The blood clot (embolus) leaves the left atrium into the left ventricle and out the aorta to wherever fresh blood is delivered. Small clots can go to the brain, kidneys, foreleg, parts of the intestines or elsewhere. Most clots are pretty big and tend to travel down the aorta missing the smaller outlets until they reach the end of the aorta where it splits in 2 to supply the lower part of the body.
This is called a saddle thrombus and cats have acute hindleg paralysis which very quickly get very stiff, swollen and very painful due to the lack of blood supply.
Symptoms of embolus
Cats develop a very sudden illness depending on where the embolus goes and blocks off the oxygen rich blood supply to vital organs
- Foreleg lameness/nerve deficits (can look like radial nerve damage - a "dead leg")
- Acute painful kidney failure
- Acute painful intestinal damage
- Acute painful hindleg paralysis (often mistaken for a motor vehicle accident)
- Accompanying heart failure symptoms
Early cases can present with mild symptoms of general weakness, lethargy, and slight shortness of breath.
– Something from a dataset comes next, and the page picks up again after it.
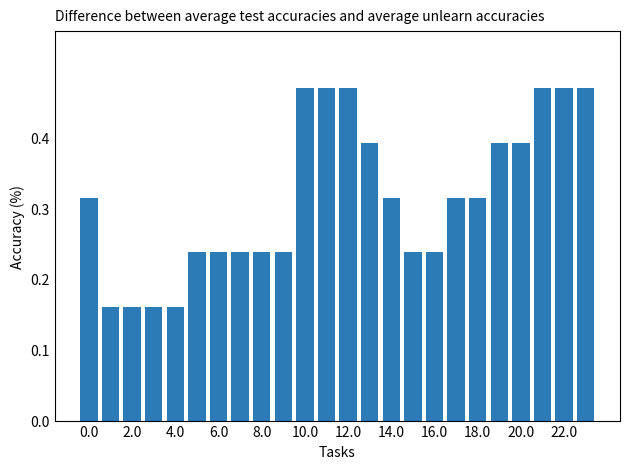

What is the sum of all values?

7.6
Most cats have a heart murmur and a rapid heart and respiratory rate as the first detectable symptoms.
Severe cases can present in fulminate heart failure with or without a serious life threatening blood clot (embolus).
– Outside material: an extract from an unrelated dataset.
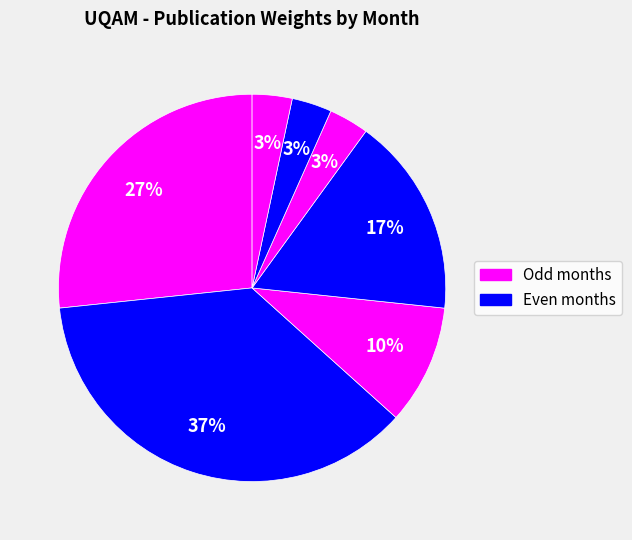

Does any single category account for the majority?

No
Diagnosis is based on symptoms, clinical examination, xrays and ultrasound examination.
- An enlarged globular or "ugg boot" shaped heart
- Distended pulmonary arteries and veins
- Pulmonary oedema
- Pleural effusion (fluid between the lungs and the chest wall itself)
Cardiac ultrasound (echocardiography)
- Dilated heart chambers
- Poor contraction of the ventricles
- Sometimes a visible embolus "billiard ball" or "London fog" in the left atrium
See an ultrasound video of a human heart with an embolus in the left atrium.
This was a very serious and frustrating disease to treat.
Conventional therapy involved treating the heart failure by using of diuretics (e.g. Frusemide) ACE inhibitors (e.g. Captopril) and anti-clotting drugs (e.g. Aspirin).
Aspirin is safe to use at low doses and only twice a week. It was thought that it would prevent embolus formation but this has recently been disproved (Mark Kittleson's work) and is no longer used.
Cats with acute saddle thrombus formation have a grave prognosis. If the cat can get to a specialist centre quickly for the clot to be dissolved by using special intravenous drugs, it stands a better chance of survival.
However once the muscles start to die off and build up a lot of waste products, dissolving the embolus results in these breakdown products entering the circulation and causing severe life threatening kidney damage. So fixing one problem leads to another.
Oral administration of Taurine resolved a number of cases with hearts sometimes returning to normal.
Preventing embolus formation has proved very difficult in cats. Many cardiac specialists have saved cats only to have another clot episode a few months later. This happens despite the use of Heparin and/or Aspirin.